In comparison to related studies, Kang et al. [
13] reported good performance of their gait-phase estimation model on extrapolated speeds, although they only evaluated speeds slightly higher than their training speed ranges. Meanwhile, Lu et al. [
28] evaluated their continuous gait-phase recognition algorithm on untrained speeds and observed a decline in performance, but their results were based on a small number of subjects. In this study, the performance of the low- and high-speed FCNN models worsened when evaluated on excluded speeds, as indicated by an increase in mean squared errors (MSEs) and mean absolute errors (MAEs) for both short-term and long-term predictions. The MAEs increased by 43.7% to 90.7% for the low- and high-speed models when compared to the MAEs on trained speeds. Interestingly, the low-high-speed model, which was trained on low- and high-speed ranges only, performed well on medium speeds. In fact, the MAEs for medium speeds improved by 2.8% for short-term predictions and 9.8% for long-term predictions compared to the low- and high-speed ranges the model was trained on. These results suggest that FCNNs are capable of interpolating to speeds that lie between the maximum and minimum training speeds, even if they have not been explicitly trained on those speeds. However, they are unable to extrapolate to speeds beyond or below the maximum and minimum speeds of the training range.

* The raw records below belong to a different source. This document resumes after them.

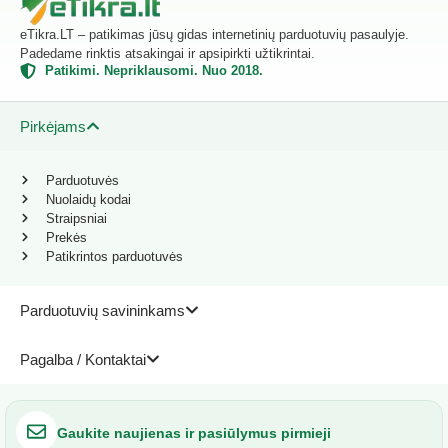
eTikra.LT – patikimas jūsų gidas internetinių parduotuvių pasaulyje.
Padedame rinktis atsakingai ir apsipirkti užtikrintai.
Patikimi. Nepriklausomi. Nuo 2018.
Pirkėjams
Parduotuvės
Nuolaidų kodai
Straipsniai
Prekės
Patikrintos parduotuvės
Parduotuvių savininkams
Pagalba / Kontaktai
Gaukite naujienas ir pasiūlymus pirmieji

One important limitation of our study is the relatively small size of the dataset used to develop and test our models, which included data from 22 subjects. This limitation is a common challenge for many applications involving human data, as data scarcity often arises due to practical constraints and limited resources. To mitigate the risk of overfitting our models and assess their generalisability across different subjects, we implemented leave-one-out cross-validation. Nonetheless, we still need to validate our findings with FCNNs that are trained on larger datasets. Advancements in wearable technology that enable continuous data collection may assist in addressing the issue of data scarcity. Another limitation of our study is that the data used to train the models were collected from gait cycles performed at constant speeds. To improve the implementation, it would be beneficial to include data from gait cycles with dynamic speeds, as this better reflects real-life walking conditions. Additionally, the study only considered data captured on even surfaces, without accounting for inclinations or unevenness that may be encountered in outdoor environments. Furthermore, the gait data used in the study were captured using a motion capture system. In practical applications such as exoskeletons, data would typically be obtained from onboard wearable sensors such as inertial measurement units (IMUs) or built-in encoders.